Exercise text:
------
Cork GP on Covid-19: If hospitals are overwhelmed, 'young people who would otherwise have survived will die'

Cork GP on Covid-19: If hospitals are overwhelmed, 'young people who would otherwise have survived will die'

Cork GPs have warned that the region could be facing level three restrictions by the end of the week amid increased Covid-19 cases, with a leading expert warning that if hospitals become overwhelmed this winter, people who would otherwise have survived the virus will die.

With the National Public Health Emergency Team (NPHET) set to meet later this week, GPs in Cork said they would not be surprised to see level three restrictions put in place in the Rebel County.

Level three restrictions would see more stringent measures put in place for house visitors, pubs and restaurants, nursing homes and events, and would also mean the closure of some non-essential businesses.

Dr Nuala O’Connor, Cork GP and Clinical Lead on Covid-19 for the Irish College of General Practitioners (ICGP), said the decision lies with NPHET but warned that, with cases increasing, a move to level three for Cork is “likely”.

She explained that intensive care (ICU) beds that were once free for Covid-19 concerns are now being utilised in a bid to catch up on non-Covid issues.

If Covid-19 cases continue to rise, Dr O’Connor warned there may not be sufficient ICU beds.

“Most of the people who are getting unwell at the moment probably don’t feel too ill and thankfully they’ll get better at home,” she explained.

“But 14 percent of people with this virus will end up in hospital and five percent will end up in intensive care.

“If there isn’t an ICU bed available, your chances of dying are very, very high,” she added.

“When this first broke out, other countries had to ration their ICU beds on an age basis, telling people ‘sorry, you’re over 60 and we don’t have an ICU bed for you’.
------
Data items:

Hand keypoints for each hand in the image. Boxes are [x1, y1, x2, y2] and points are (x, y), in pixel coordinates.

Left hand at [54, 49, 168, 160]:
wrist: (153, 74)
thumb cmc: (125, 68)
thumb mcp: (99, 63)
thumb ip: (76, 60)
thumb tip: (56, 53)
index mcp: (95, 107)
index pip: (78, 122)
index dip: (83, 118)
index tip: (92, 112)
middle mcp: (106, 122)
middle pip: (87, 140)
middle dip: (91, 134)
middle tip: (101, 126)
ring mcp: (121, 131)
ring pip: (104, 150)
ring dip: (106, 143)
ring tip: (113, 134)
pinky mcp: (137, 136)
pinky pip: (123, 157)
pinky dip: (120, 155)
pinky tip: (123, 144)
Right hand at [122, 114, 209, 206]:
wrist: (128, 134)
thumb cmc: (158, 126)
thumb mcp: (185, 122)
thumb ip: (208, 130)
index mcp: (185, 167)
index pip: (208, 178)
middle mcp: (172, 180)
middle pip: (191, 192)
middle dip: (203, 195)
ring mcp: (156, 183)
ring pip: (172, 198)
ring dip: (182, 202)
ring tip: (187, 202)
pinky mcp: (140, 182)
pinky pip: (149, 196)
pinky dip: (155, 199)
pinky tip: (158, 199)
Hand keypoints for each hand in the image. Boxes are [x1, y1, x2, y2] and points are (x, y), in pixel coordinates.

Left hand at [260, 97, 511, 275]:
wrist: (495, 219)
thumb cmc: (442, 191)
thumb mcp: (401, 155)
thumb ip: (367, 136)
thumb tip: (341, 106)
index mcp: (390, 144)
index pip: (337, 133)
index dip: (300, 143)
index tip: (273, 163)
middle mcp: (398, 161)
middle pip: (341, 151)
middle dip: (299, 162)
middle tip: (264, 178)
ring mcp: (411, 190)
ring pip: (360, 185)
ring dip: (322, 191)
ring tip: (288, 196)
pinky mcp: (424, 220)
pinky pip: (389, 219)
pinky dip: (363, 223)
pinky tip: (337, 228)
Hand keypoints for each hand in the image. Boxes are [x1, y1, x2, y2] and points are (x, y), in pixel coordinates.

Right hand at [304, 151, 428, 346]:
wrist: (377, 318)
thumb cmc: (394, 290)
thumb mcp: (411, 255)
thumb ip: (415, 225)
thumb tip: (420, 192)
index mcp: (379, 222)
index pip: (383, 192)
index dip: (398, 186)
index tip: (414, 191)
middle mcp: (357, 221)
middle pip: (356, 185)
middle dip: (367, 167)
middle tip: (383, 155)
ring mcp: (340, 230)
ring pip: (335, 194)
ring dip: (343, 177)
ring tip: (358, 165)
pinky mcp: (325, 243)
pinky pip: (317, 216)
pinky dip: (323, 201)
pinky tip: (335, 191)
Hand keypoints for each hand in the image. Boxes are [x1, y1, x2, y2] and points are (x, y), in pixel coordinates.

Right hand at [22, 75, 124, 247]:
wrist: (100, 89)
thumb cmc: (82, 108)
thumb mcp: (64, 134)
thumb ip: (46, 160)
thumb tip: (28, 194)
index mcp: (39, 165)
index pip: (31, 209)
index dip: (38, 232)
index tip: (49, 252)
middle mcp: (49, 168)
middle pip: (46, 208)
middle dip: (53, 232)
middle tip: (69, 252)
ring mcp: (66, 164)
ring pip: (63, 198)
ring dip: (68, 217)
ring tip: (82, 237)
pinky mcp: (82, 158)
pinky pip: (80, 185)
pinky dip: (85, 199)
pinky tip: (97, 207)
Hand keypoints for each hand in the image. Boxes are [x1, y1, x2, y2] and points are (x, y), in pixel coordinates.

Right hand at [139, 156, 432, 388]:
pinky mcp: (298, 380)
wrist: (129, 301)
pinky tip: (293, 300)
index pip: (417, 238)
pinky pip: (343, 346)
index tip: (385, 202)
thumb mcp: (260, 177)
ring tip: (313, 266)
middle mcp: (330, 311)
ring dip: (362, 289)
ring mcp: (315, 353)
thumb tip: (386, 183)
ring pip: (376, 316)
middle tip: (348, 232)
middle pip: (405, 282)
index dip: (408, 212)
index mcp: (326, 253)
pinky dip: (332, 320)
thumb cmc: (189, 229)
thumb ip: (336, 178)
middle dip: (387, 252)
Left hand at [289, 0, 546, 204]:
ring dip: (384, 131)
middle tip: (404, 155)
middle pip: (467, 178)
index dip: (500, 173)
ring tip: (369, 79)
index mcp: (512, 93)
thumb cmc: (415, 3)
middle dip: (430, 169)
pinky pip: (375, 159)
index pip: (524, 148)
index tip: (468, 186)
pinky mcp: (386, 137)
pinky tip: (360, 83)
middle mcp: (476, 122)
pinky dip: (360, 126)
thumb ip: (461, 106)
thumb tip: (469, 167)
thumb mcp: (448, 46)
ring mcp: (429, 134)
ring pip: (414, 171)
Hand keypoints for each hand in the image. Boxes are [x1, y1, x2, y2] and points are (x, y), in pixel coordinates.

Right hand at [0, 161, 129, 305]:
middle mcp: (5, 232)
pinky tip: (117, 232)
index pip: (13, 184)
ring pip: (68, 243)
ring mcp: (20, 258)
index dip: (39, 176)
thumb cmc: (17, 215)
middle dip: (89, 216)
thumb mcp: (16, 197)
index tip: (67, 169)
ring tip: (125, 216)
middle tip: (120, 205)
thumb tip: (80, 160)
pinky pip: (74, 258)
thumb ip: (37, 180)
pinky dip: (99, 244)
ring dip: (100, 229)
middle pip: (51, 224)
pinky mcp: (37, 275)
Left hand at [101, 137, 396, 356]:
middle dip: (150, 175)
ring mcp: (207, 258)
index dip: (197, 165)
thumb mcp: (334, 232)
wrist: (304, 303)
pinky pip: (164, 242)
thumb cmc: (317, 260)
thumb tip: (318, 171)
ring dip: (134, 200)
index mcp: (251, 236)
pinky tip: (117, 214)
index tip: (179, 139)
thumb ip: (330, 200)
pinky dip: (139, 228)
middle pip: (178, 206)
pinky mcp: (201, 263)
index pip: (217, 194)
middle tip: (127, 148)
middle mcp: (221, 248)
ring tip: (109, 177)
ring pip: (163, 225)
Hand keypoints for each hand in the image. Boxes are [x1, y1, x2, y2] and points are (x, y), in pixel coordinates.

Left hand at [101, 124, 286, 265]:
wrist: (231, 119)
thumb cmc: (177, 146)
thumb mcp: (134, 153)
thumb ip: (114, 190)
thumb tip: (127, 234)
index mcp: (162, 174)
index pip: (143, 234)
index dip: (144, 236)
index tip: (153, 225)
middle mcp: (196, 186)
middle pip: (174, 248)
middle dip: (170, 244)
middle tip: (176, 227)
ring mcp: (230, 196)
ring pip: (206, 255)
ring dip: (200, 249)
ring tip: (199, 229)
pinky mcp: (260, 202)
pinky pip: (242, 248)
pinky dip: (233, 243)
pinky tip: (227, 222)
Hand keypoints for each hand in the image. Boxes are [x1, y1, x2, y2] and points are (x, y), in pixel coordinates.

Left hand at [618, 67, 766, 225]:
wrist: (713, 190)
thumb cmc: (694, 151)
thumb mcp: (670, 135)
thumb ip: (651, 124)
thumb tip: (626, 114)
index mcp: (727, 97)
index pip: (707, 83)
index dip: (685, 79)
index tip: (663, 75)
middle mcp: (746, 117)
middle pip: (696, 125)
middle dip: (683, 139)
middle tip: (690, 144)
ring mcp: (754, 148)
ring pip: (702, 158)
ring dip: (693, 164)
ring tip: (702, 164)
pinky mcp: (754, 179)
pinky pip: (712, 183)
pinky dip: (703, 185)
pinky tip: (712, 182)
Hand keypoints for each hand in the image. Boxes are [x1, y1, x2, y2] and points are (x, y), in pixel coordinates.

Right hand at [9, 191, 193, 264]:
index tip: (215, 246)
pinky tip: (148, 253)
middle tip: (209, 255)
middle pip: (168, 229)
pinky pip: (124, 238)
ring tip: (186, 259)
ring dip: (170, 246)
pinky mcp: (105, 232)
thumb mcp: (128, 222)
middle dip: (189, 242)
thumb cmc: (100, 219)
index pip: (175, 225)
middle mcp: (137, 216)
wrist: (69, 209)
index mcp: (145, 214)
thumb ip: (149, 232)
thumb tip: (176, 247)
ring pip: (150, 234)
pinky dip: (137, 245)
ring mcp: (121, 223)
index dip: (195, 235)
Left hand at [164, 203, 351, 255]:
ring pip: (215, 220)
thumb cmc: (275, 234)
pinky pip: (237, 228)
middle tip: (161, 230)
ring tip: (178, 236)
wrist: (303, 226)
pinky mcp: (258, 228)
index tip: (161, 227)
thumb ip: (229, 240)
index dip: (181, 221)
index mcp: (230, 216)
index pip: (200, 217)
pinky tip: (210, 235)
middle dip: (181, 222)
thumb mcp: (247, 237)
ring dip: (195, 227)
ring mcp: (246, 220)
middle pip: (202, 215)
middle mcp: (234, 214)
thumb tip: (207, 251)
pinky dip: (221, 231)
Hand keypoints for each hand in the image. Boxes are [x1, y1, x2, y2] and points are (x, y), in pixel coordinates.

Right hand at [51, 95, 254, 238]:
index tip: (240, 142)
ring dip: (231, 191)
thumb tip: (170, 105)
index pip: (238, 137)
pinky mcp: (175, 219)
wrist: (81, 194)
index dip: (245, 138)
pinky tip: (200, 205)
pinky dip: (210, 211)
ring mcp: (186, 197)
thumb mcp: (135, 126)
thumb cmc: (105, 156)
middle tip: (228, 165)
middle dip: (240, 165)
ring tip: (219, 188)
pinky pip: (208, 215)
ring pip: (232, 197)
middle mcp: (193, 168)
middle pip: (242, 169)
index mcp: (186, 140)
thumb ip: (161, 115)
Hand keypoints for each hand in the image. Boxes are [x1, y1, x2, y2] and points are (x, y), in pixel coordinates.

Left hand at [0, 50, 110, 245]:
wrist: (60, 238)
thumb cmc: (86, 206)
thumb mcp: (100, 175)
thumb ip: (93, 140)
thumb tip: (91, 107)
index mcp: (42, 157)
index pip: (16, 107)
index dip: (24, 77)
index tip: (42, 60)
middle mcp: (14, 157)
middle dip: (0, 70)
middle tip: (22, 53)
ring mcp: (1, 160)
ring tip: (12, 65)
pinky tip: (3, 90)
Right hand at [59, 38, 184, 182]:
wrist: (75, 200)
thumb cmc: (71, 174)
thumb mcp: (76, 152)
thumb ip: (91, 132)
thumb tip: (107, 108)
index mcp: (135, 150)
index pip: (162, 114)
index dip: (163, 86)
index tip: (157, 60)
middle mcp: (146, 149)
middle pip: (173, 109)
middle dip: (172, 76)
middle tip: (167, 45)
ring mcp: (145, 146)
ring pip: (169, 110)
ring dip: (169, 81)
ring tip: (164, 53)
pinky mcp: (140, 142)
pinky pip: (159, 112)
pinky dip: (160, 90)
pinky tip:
------
Tasks and exercises:
[1] Answer these questions using the Covid-19 article:
(a) Which body is set to meet later this week?
(b) What role does Dr Nuala O'Connor hold for the Irish College of General Practitioners?
(c) According to Dr O'Connor, what percentage of people with the virus will end up in intensive care?
[2] Write out the part of the Covid-19 article that opens with the words "Cork GPs have" and closes with "some non-essential businesses.", copying it exactly.

Responses by item number:
[1]
(a) The National Public Health Emergency Team (NPHET).
(b) Clinical Lead on Covid-19.
(c) Five percent.

[2]
Cork GPs have warned that the region could be facing level three restrictions by the end of the week amid increased Covid-19 cases, with a leading expert warning that if hospitals become overwhelmed this winter, people who would otherwise have survived the virus will die.

With the National Public Health Emergency Team (NPHET) set to meet later this week, GPs in Cork said they would not be surprised to see level three restrictions put in place in the Rebel County.

Level three restrictions would see more stringent measures put in place for house visitors, pubs and restaurants, nursing homes and events, and would also mean the closure of some non-essential businesses.